A woman also may want to consider sterilization. There are new sterilization procedures for women that reduce the cost, recovery time, and risks of the procedure. But vasectomy is simpler, costs less, and has fewer risks. In all cases, the results must be considered permanent. So, think carefully about what sterilization will mean for both of you - and your futures.
Potential Risks
Vasectomy is a low-risk procedure. Complications can occur with any kind of surgery. Major complications with vasectomy are rare and are usually associated with infection. Warning signals include
  • a fever over 100° F
  • blood or pus oozing from the site of the incision
  • excessive pain or swelling
Other potential problems
  • Bleeding into the skin during the procedure may cause bruises that will clear up by themselves.
  • Swellings containing blood - hematomas - occur in fewer than two out of 100 cases.
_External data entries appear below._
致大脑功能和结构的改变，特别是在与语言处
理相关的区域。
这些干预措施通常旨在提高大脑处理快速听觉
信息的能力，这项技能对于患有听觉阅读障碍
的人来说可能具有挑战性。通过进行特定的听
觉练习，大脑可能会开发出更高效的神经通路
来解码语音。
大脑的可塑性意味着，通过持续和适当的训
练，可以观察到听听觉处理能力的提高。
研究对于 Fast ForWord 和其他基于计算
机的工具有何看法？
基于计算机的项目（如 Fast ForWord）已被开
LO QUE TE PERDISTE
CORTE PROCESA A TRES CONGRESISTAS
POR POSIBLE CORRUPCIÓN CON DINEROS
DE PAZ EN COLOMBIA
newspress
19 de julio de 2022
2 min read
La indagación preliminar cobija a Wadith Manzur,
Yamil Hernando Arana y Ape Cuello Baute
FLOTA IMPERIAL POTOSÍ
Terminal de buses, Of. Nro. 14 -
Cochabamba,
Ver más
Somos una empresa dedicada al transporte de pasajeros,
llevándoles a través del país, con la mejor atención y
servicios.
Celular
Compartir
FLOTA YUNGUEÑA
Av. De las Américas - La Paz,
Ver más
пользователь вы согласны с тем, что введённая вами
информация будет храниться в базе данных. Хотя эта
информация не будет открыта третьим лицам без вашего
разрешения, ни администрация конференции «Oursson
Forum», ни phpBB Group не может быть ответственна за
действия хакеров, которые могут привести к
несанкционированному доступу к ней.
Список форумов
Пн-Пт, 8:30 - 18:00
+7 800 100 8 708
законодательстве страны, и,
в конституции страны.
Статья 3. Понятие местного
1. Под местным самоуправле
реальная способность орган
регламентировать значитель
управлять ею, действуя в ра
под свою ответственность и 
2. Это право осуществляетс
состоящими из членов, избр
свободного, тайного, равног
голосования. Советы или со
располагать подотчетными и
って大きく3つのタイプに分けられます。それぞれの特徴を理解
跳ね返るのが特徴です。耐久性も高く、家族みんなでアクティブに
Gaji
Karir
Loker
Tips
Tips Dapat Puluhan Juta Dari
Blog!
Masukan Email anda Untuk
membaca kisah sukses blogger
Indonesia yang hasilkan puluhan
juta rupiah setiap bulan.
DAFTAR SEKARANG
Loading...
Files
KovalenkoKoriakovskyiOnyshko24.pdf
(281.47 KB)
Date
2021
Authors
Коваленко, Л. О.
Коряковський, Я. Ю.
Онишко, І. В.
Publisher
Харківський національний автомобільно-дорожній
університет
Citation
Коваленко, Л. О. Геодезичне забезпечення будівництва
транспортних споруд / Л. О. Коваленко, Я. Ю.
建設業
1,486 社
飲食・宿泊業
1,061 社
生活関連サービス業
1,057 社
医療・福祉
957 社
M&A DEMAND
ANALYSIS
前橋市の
They usually clear up by themselves, or with bed rest or ice packs. Surgical drainage is rarely needed.
  • Swellings containing fluid - hydrocels - and tenderness near the testicles occur in less than one out of 100 cases. This usually clears up in about a week. Applying heat and wearing an athletic supporter helps. Surgical drainage is rarely needed.
  • Sperm leak from the tubes and cause a small lump - granuloma - under the skin near the site of the operation in about 18 out of 100 cases. Sperm granuloma usually clear up by themselves. Surgical treatment is sometimes required.
  • Mild infections occur in up to seven out of 100 cases. Rarely, an abscess may develop. Treatment with antibiotics is successful.
  • There may be some temporary discomfort or pain in the testicles. In about two out of 100 cases, the pain may be chronic and severe. Most of the time, pain is relieved by taking anti-inflammatory drugs or other medications. Very rarely, an injection called a spermatic cord block can be used to deaden the pain temporarily. Vasectomy reversal is very rarely needed to relieve pain permanently.
  • Very rarely, the cut ends of a vas deferens grow back together - recanalization. This most often happens within four months of the operation and may allow pregnancy to happen.
  • Decreased sexual desire or inability to become erect occurs in four out of 1,000 cases. The most likely cause is emotional - there is no physical cause for sexual dysfunction associated with vasectomy.
Complication rates for vasectomy are generally lower for the non-incision, no-scalpel method - when the skin of the scrotum is not cut - than for methods that include cutting the skin.